3 AI Stocks Down Up to 45%: Are They Bargains or Traps?
3 AI Stocks Down Up to 45% from 52-Week Highs

Global enthusiasm for artificial intelligence (AI) stocks is showing signs of strain, with investors beginning to question if the sector is overheating. As capital potentially rotates away from over-owned markets, Indian companies linked to the AI theme have witnessed significant corrections. Three prominent stocks—Cyient Ltd, Oracle Financial Services Software Ltd (OFSS), and Tata Elxsi Ltd—are currently trading at substantial discounts, down between 32.5% and 44.5% from their respective 52-week highs recorded in late 2024.

Significant Declines Amid Broader AI Concerns

While AI continues to be a dominant global growth driver, influencing GDP more than consumer spending in some analyses, fears of a bubble are mounting. This has led to a cautious stance, with global investors eyeing markets like India. For bargain hunters, this correction presents a potential opportunity, though experts urge caution, emphasizing that these are not pure-play AI companies and their recent performance has been mixed.

Cyient Ltd: Engineering Firm Bets Big on AI Silicon

Cyient Ltd, a global engineering and technology solutions provider, has aggressively integrated AI and Generative AI across its operations. A key strategic move was its acquisition of a 27.3% stake in Azimuth AI in 2024, a fabless custom ASIC company. This partnership bore fruit in November 2025 with the launch of ARKA GKT 1, hailed as India's first-generation intelligent power silicon chip for ultra-low power edge AI applications.

Despite this innovation, the stock has faced severe pressure. As of December 12, 2025, it traded at ₹1,167.3, a steep 44.5% fall from its 52-week high of ₹2,106 (December 16, 2024). The decline has been fueled by consistent selling by foreign institutional investors (FIIs) and weak quarterly results. For the reported quarter, Cyient's revenue declined 3.7% year-on-year to ₹1,780 crore, while net profit plunged 23.42%.

Oracle Financial Services Software: Banking Tech Giant Faces Promoter Selling

Oracle Financial Services Software (OFSS) offers AI and machine learning-enabled solutions to the financial services industry, built on a modern microservices architecture. However, its stock has not been immune to the sell-off, dropping 39.5% to ₹7,987 from its peak of ₹13,203.6 (December 30, 2024).

A major factor behind this drop is ongoing promoter selling. Financially, the September 2025 quarter presented a mixed picture: revenue grew 6.9% to ₹1,780 crore, but net profit fell 5.5% to ₹550 crore.
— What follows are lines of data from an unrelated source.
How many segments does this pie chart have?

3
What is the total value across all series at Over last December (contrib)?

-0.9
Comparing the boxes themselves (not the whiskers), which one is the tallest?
The company continues to focus on expanding its global footprint through enhanced sales and marketing efforts.

Tata Elxsi: Design Leader Sees Profit Squeeze

A veteran in the design and technology space, Tata Elxsi has over a decade of AI experience, supported by platforms like TEDAX and IRIS. It bolstered its capabilities in July 2025 by partnering with San Francisco's KAVIA AI to integrate AI-powered automation in software development.

Nevertheless, the stock has corrected by 32.5%, falling to ₹5,029.7 from its high of ₹7,448.8 (December 12, 2024). Stake reductions by both promoters and FIIs in the September 2025 quarter contributed to the decline. The company's operational performance weakened, with revenue dropping to ₹920 crore from ₹960 crore a year earlier, and net profit witnessing a sharp 32.5% year-on-year decline to ₹150 crore.

Investment Outlook: Caution Amid the Long-Term Promise

India's AI ecosystem is poised for explosive growth, with the IT sector projected to expand from $264 billion to over $400 billion by 2030, driven significantly by AI adoption. Stocks trading at a deep discount to recent highs may seem attractive for investors betting on this long-term digital transformation.

However, the recent financial results of these companies highlight the inherent volatility and risks. Investors are strongly advised to look beyond the "AI" label and conduct thorough due diligence. Key factors to consider include:

  • Company fundamentals and sustainable revenue growth.
  • Quality of corporate governance.
  • Reasonable stock valuations even after the fall.
  • The specific roadmap and monetisation potential of their AI initiatives.

While the AI revolution is undeniable, stock selection in this space requires a careful assessment of business strength and a tolerance for potential short-term turbulence.